8:16 p.m. I earlier noted that Seth Godin reported that: >>Someone at Frito Lay told me that they can prove that enough people buy chips during halftime (they leave their house and race out to the store) that the ads pay for themselves.<< Because of the second advertisement for Doritos, I am now leaving my house, racing to the store, and returning a dozen Doritos, a couple Cheetos, and half-eaten bag of Fritos.
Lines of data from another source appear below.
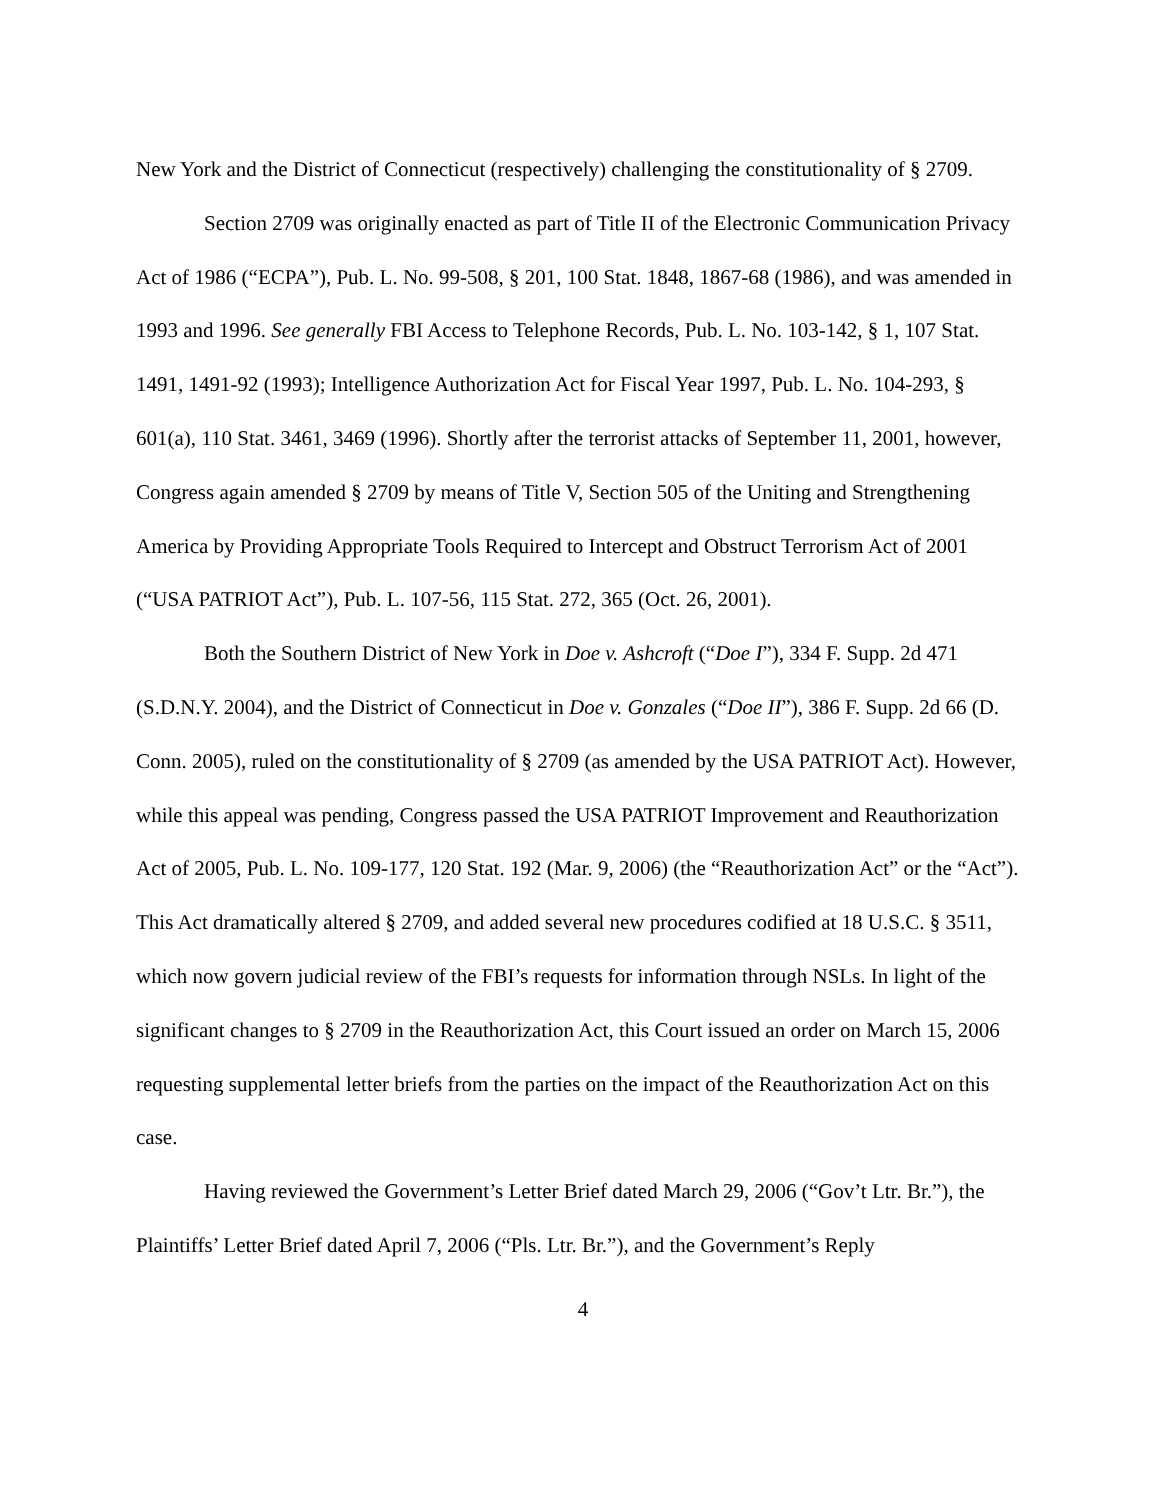New York and the District of Connecticut (respectively) challenging the constitutionality of § 2709.
Section 2709 was originally enacted as part of Title II of the Electronic Communication Privacy Act of 1986 (“ECPA”), Pub. L. No. 99-508, § 201, 100 Stat. 1848, 1867-68 (1986), and was amended in 1993 and 1996. See generally FBI Access to Telephone Records, Pub. L. No. 103-142, § 1, 107 Stat. 1491, 1491-92 (1993); Intelligence Authorization Act for Fiscal Year 1997, Pub. L. No. 104-293, § 601(a), 110 Stat. 3461, 3469 (1996). Shortly after the terrorist attacks of September 11, 2001, however, Congress again amended § 2709 by means of Title V, Section 505 of the Uniting and Strengthening America by Providing Appropriate Tools Required to Intercept and Obstruct Terrorism Act of 2001 (“USA PATRIOT Act”), Pub. L. 107-56, 115 Stat. 272, 365 (Oct. 26, 2001).
Both the Southern District of New York in Doe v. Ashcroft (“Doe I”), 334 F. Supp. 2d 471 (S.D.N.Y. 2004), and the District of Connecticut in Doe v. Gonzales (“Doe II”), 386 F. Supp. 2d 66 (D. Conn. 2005), ruled on the constitutionality of § 2709 (as amended by the USA PATRIOT Act). However, while this appeal was pending, Congress passed the USA PATRIOT Improvement and Reauthorization Act of 2005, Pub. L. No. 109-177, 120 Stat. 192 (Mar. 9, 2006) (the “Reauthorization Act” or the “Act”). This Act dramatically altered § 2709, and added several new procedures codified at 18 U.S.C. § 3511, which now govern judicial review of the FBI’s requests for information through NSLs. In light of the significant changes to § 2709 in the Reauthorization Act, this Court issued an order on March 15, 2006 requesting supplemental letter briefs from the parties on the impact of the Reauthorization Act on this case.
Having reviewed the Government’s Letter Brief dated March 29, 2006 (“Gov’t Ltr. Br.”), the Plaintiffs’ Letter Brief dated April 7, 2006 (“Pls. Ltr. Br.”), and the Government’s Reply
4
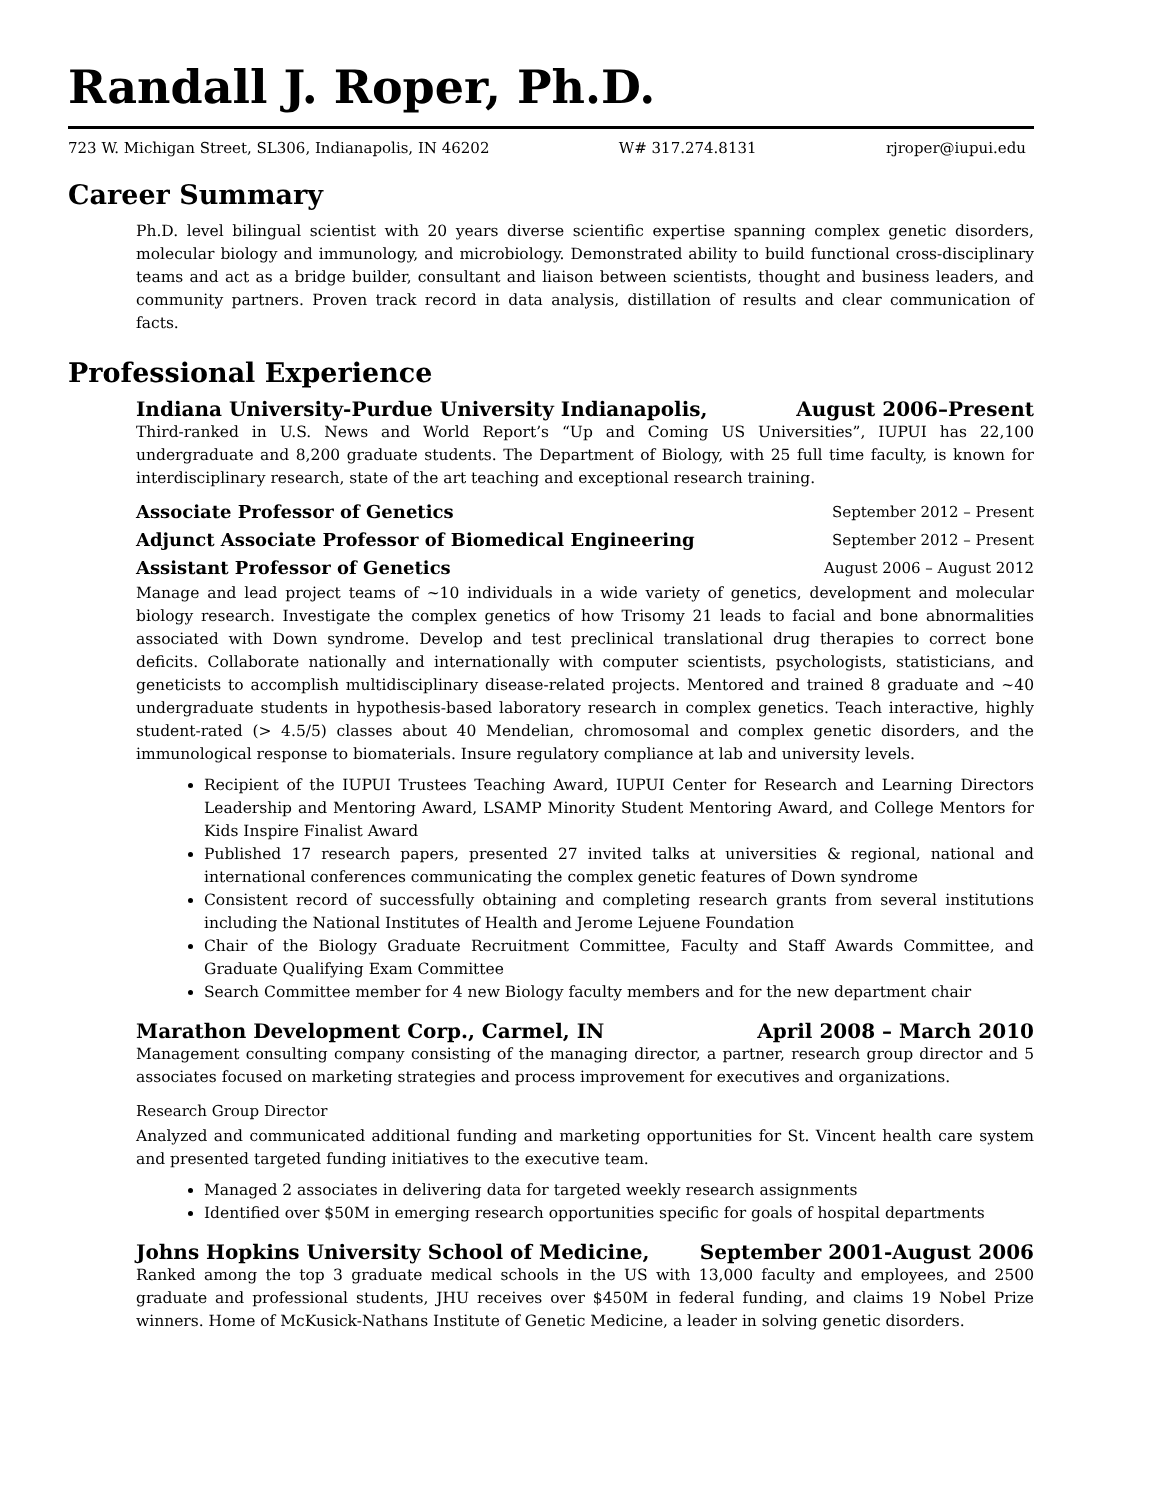Randall J. Roper, Ph.D.
723 W. Michigan Street, SL306, Indianapolis, IN 46202 W# 317.274.8131 rjroper@iupui.edu
Career Summary
Ph.D. level bilingual scientist with 20 years diverse scientific expertise spanning complex genetic disorders, molecular biology and immunology, and microbiology. Demonstrated ability to build functional cross-disciplinary teams and act as a bridge builder, consultant and liaison between scientists, thought and business leaders, and community partners. Proven track record in data analysis, distillation of results and clear communication of facts.
Professional Experience
Indiana University-Purdue University Indianapolis, August 2006–Present
Third-ranked in U.S. News and World Report’s “Up and Coming US Universities”, IUPUI has 22,100 undergraduate and 8,200 graduate students. The Department of Biology, with 25 full time faculty, is known for interdisciplinary research, state of the art teaching and exceptional research training.
Associate Professor of Genetics September 2012 – Present
Adjunct Associate Professor of Biomedical Engineering September 2012 – Present
Assistant Professor of Genetics August 2006 – August 2012
Manage and lead project teams of ~10 individuals in a wide variety of genetics, development and molecular biology research. Investigate the complex genetics of how Trisomy 21 leads to facial and bone abnormalities associated with Down syndrome. Develop and test preclinical translational drug therapies to correct bone deficits. Collaborate nationally and internationally with computer scientists, psychologists, statisticians, and geneticists to accomplish multidisciplinary disease-related projects. Mentored and trained 8 graduate and ~40 undergraduate students in hypothesis-based laboratory research in complex genetics. Teach interactive, highly student-rated (> 4.5/5) classes about 40 Mendelian, chromosomal and complex genetic disorders, and the immunological response to biomaterials. Insure regulatory compliance at lab and university levels.
Recipient of the IUPUI Trustees Teaching Award, IUPUI Center for Research and Learning Directors Leadership and Mentoring Award, LSAMP Minority Student Mentoring Award, and College Mentors for Kids Inspire Finalist Award
Published 17 research papers, presented 27 invited talks at universities & regional, national and international conferences communicating the complex genetic features of Down syndrome
Consistent record of successfully obtaining and completing research grants from several institutions including the National Institutes of Health and Jerome Lejuene Foundation
Chair of the Biology Graduate Recruitment Committee, Faculty and Staff Awards Committee, and Graduate Qualifying Exam Committee
Search Committee member for 4 new Biology faculty members and for the new department chair
Marathon Development Corp., Carmel, IN April 2008 – March 2010
Management consulting company consisting of the managing director, a partner, research group director and 5 associates focused on marketing strategies and process improvement for executives and organizations.
Research Group Director
Analyzed and communicated additional funding and marketing opportunities for St. Vincent health care system and presented targeted funding initiatives to the executive team.
Managed 2 associates in delivering data for targeted weekly research assignments
Identified over $50M in emerging research opportunities specific for goals of hospital departments
Johns Hopkins University School of Medicine, September 2001-August 2006
Ranked among the top 3 graduate medical schools in the US with 13,000 faculty and employees, and 2500 graduate and professional students, JHU receives over $450M in federal funding, and claims 19 Nobel Prize winners. Home of McKusick-Nathans Institute of Genetic Medicine, a leader in solving genetic disorders.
11:20 p.m. Football and advertising creative people: Other than Cool Hand Luke, North Dallas Forty’s last locker room scene is the finest metaphor of the relationship between people who like to create and people who determine what will run and what the creative people will be paid. I feel a sense of remorse in having dissed the second Doritos spot. I haven’t produced a commercial I wrote in six years so who am I to criticize these people’s efforts? 22 years ago, I was on a panel with a bunch of ad luminaries. The subject at hand was whether the business was fun anymore. I prosaically defended the notion we were, after all, salaried workers not unlike postmen, janitors and proofreaders. As I finished, I realized that of the six alleged luminaries, I was the only worker; the rest were agency owners. One of the owners, in a very articulate, swift rejoinder, called on the passion of the audience, the belief in themselves, but above all the true passion they could bring to the business if they didn’t think like me. The audience erupted in tremendous applause and I seemed like Samuel Gompers or Johnny Friendly. Two years ago I experienced a sudden l’esprit de escalier, in this case a twenty-year-long-staircase slide. To that long ago audience, I said what I should have said two decades before: “When you cheer, remember it’s your passion, but his commission. You are a player, he is an owner. You’re Carl Furillo and he’s Walter O’Malley. He will never know what it is to catch a ball off the right field wall and turn and cut down a young Willie Mays going to third, but you will never know what it is like to look up in the stands, gaze around and count the receipts.” I have no problem critiquing movies, TV shows, books...but for some reason I am getting jumpy attacking other people’s commercials. My apologies again to those Doritos folks. As for the game, lost with the Bears, won the over. Out the one-game vig. It’s why if you want to bet sports, .500 batting percentage is tap city.